List of tasks ->
(A) In the Krisztián Vermes biography, what position is he said to have played?
(B) From the Krisztián Vermes biography, extract the text between "- 2008–2009: →" and "FC / 34 / (0)", inclusive.

═════ Document passage ═════

Personal information
- Full name: Krisztián Vermes
- Date of birth: 7 July 1985 (age 40)
- Place of birth: Budapest, Hungary
- Height: 1.85 m (6 ft 1 in)
- Position: Centre back

Youth career
- 0000–2004: BVSC

Senior career*
- Years: Team / Apps / (Gls)
- 2004–2014: Újpest / 159 / (5)
- 2008–2009: → Sparta Rotterdam (loan) / 33 / (0)
- 2014: Mezőkövesd / 3 / (0)
- 2014–2015: Kaposvári Rákóczi / 17 / (0)
- 2015–2016: Szolnok / 28 / (0)
- 2016–2018: Kisvárda FC / 34 / (0)
- 2018–2020: Unione FC Budapest / 24 / (1)

International career
- 2005–2011: Hungary / 6 / (0)

= Krisztián Vermes =

Hungarian footballer

Krisztián Vermes (born 7 July 1985) is a retired Hungarian footballer who played as a centre back.

==Club career==
Born in Budapest, Vermes came through the youth ranks at BVSC Budapest, clinching a move to Újpest FC for whom he made his professional league debut in the 2004–05 season.

═════ Information shown ═════

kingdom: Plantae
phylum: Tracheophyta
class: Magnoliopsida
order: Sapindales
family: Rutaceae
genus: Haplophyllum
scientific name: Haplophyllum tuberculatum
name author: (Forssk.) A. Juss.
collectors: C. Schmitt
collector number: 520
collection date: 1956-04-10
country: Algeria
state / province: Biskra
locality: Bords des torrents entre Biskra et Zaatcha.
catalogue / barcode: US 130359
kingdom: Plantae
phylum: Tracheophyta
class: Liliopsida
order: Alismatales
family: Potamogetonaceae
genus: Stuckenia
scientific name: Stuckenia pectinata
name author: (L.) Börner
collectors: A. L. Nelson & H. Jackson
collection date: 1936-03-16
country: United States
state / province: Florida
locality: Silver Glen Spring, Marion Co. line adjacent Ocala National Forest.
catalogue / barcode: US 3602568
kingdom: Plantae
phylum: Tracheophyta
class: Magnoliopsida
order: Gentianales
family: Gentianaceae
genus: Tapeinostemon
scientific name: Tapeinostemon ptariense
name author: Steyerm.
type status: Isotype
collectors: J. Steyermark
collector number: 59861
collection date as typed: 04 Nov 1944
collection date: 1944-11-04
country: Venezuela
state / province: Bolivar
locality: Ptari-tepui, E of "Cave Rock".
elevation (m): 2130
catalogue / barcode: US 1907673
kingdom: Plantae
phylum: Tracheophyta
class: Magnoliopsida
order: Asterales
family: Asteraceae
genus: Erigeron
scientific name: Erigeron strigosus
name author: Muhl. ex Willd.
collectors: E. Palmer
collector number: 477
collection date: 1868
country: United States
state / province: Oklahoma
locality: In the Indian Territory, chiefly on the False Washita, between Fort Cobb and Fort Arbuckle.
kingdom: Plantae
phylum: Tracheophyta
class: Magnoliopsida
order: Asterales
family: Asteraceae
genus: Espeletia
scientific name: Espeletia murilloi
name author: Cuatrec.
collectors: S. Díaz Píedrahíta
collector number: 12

═════

Activity answers ->
(A) Centre back

(B)
- 2008–2009: → Sparta Rotterdam (loan) / 33 / (0)
- 2014: Mezőkövesd / 3 / (0)
- 2014–2015: Kaposvári Rákóczi / 17 / (0)
- 2015–2016: Szolnok / 28 / (0)
- 2016–2018: Kisvárda FC / 34 / (0)